Please count the lines below that contain the word "darktable" and reply with only that number.

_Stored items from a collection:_
------------------------------

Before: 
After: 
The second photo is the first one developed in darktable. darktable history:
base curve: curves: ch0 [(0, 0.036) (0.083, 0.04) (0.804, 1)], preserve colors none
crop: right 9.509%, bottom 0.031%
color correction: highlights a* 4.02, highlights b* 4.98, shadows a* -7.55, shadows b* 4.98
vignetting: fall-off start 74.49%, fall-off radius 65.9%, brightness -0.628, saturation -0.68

------------------------------

_Response to the exercise:_
1